Innovations in sequencing technology have led to the discovery of novel mutations that cause inherited diseases. However, many patients with suspected genetic diseases remain undiagnosed. Long-read sequencing technologies are expected to significantly improve the diagnostic rate by overcoming the limitations of short-read sequencing. In addition, Oxford Nanopore Technologies (ONT) offers adaptive sampling and computationally driven target enrichment technology. This enables more affordable intensive analysis of target gene regions compared to standard non-selective long-read sequencing. In this study, we developed an efficient computational workflow for target adaptive sampling long-read sequencing (TAS-LRS) and evaluated it through application to 33 genomes collected from suspected hereditary cancer patients. Our workflow can identify single nucleotide variants with nearly the same accuracy as the short-read platform and elucidate complex forms of structural variations. We also newly identified several SINE-R/VNTR/Alu (SVA) elements affecting the APC gene in two patients with familial adenomatous polyposis, as well as their sites of origin. In addition, we demonstrated that off-target reads from adaptive sampling, which is typically discarded, can be effectively used to accurately genotype common single-nucleotide polymorphisms (SNPs) across the entire genome, enabling the calculation of a polygenic risk score. Furthermore, we identified allele-specific MLH1 promoter hypermethylation in a Lynch syndrome patient. In summary, our workflow with TAS-LRS can simultaneously capture monogenic risk variants including complex structural variations, polygenic background as well as epigenetic alterations, and will be an efficient platform for genetic disease research and diagnosis.

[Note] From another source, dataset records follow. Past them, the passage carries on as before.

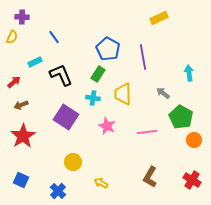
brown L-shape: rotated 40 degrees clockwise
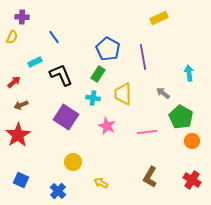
red star: moved 5 px left, 1 px up
orange circle: moved 2 px left, 1 px down
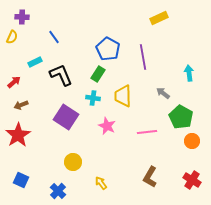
yellow trapezoid: moved 2 px down
yellow arrow: rotated 24 degrees clockwise
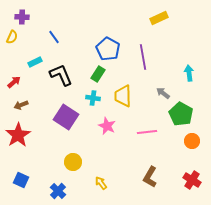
green pentagon: moved 3 px up
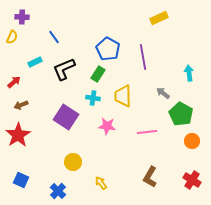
black L-shape: moved 3 px right, 6 px up; rotated 90 degrees counterclockwise
pink star: rotated 18 degrees counterclockwise
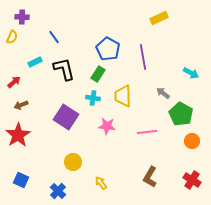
black L-shape: rotated 100 degrees clockwise
cyan arrow: moved 2 px right; rotated 126 degrees clockwise
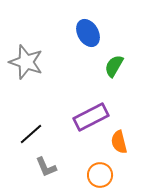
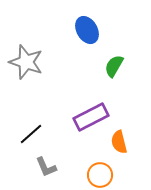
blue ellipse: moved 1 px left, 3 px up
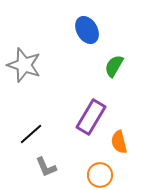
gray star: moved 2 px left, 3 px down
purple rectangle: rotated 32 degrees counterclockwise
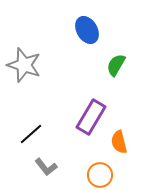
green semicircle: moved 2 px right, 1 px up
gray L-shape: rotated 15 degrees counterclockwise
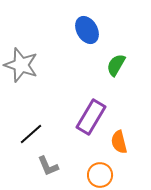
gray star: moved 3 px left
gray L-shape: moved 2 px right, 1 px up; rotated 15 degrees clockwise
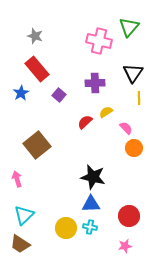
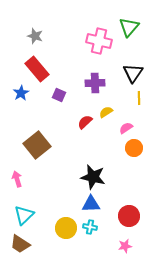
purple square: rotated 16 degrees counterclockwise
pink semicircle: rotated 80 degrees counterclockwise
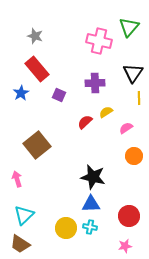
orange circle: moved 8 px down
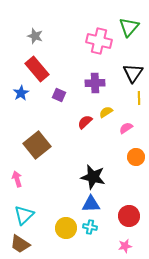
orange circle: moved 2 px right, 1 px down
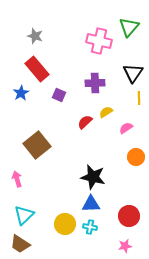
yellow circle: moved 1 px left, 4 px up
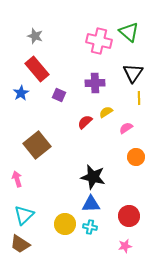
green triangle: moved 5 px down; rotated 30 degrees counterclockwise
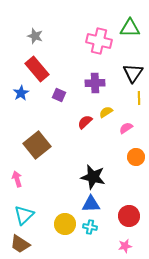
green triangle: moved 1 px right, 4 px up; rotated 40 degrees counterclockwise
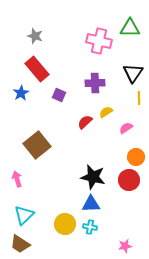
red circle: moved 36 px up
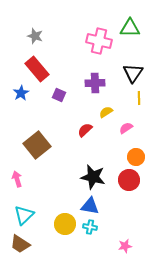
red semicircle: moved 8 px down
blue triangle: moved 1 px left, 2 px down; rotated 12 degrees clockwise
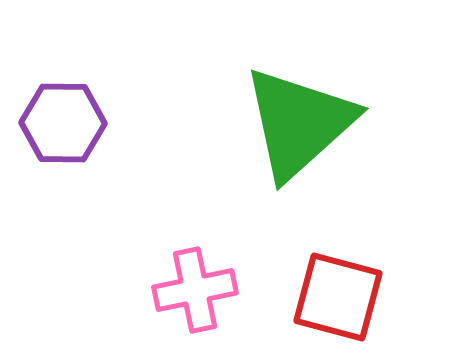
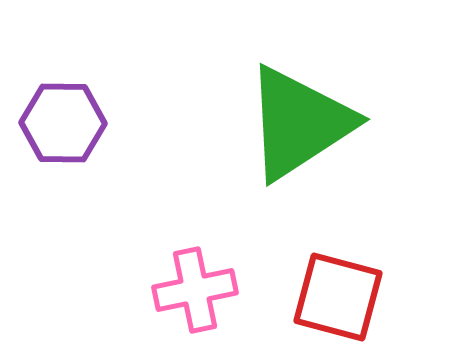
green triangle: rotated 9 degrees clockwise
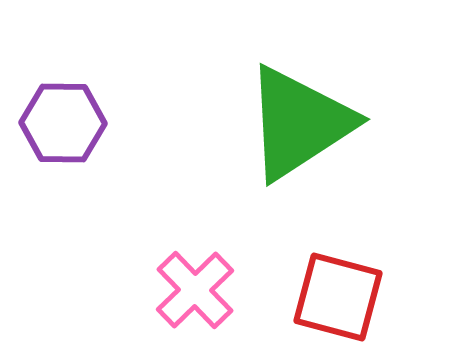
pink cross: rotated 32 degrees counterclockwise
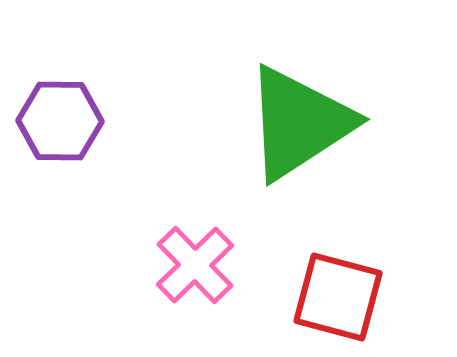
purple hexagon: moved 3 px left, 2 px up
pink cross: moved 25 px up
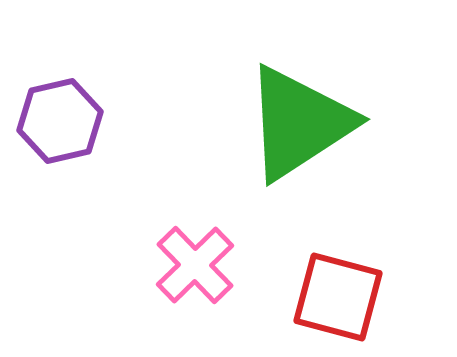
purple hexagon: rotated 14 degrees counterclockwise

测序技术的创新导致了导致遗传性疾病的新突变的发现。然而，许多疑似遗传性疾病的患者仍未得到诊断。长读长测序技术有望通过克服短读长测序的局限性来显着提高诊断率。此外，Oxford Nanopore Technologies (ONT) 还提供自适应采样和计算驱动的目标富集技术。与标准非选择性长读长测序相比，这使得对目标基因区域进行更经济的密集分析成为可能。在这项研究中，我们开发了一种用于目标自适应采样长读长测序 (TAS-LRS) 的高效计算工作流程，并通过应用于从疑似遗传性癌症患者收集的 33 个基因组来对其进行评估。我们的工作流程可以以与短读长平台几乎相同的精度识别单核苷酸变异，并阐明结构变异的复杂形式。我们还新鉴定了两名家族性腺瘤性息肉病患者中影响APC基因的几个 SINE-R/VNTR/Alu (SVA) 元件及其起源位点。此外，我们证明，通常被丢弃的自适应采样的脱靶读数可以有效地用于准确地对整个基因组中常见的单核苷酸多态性（SNP）进行基因分型，从而能够计算多基因风险评分。此外，我们在林奇综合征患者中发现了等位基因特异性MLH1启动子高甲基化。总之，我们的 TAS-LRS 工作流程可以同时捕获单基因风险变异，包括复杂的结构变异、多基因背景以及表观遗传改变，并将成为遗传病研究和诊断的有效平台。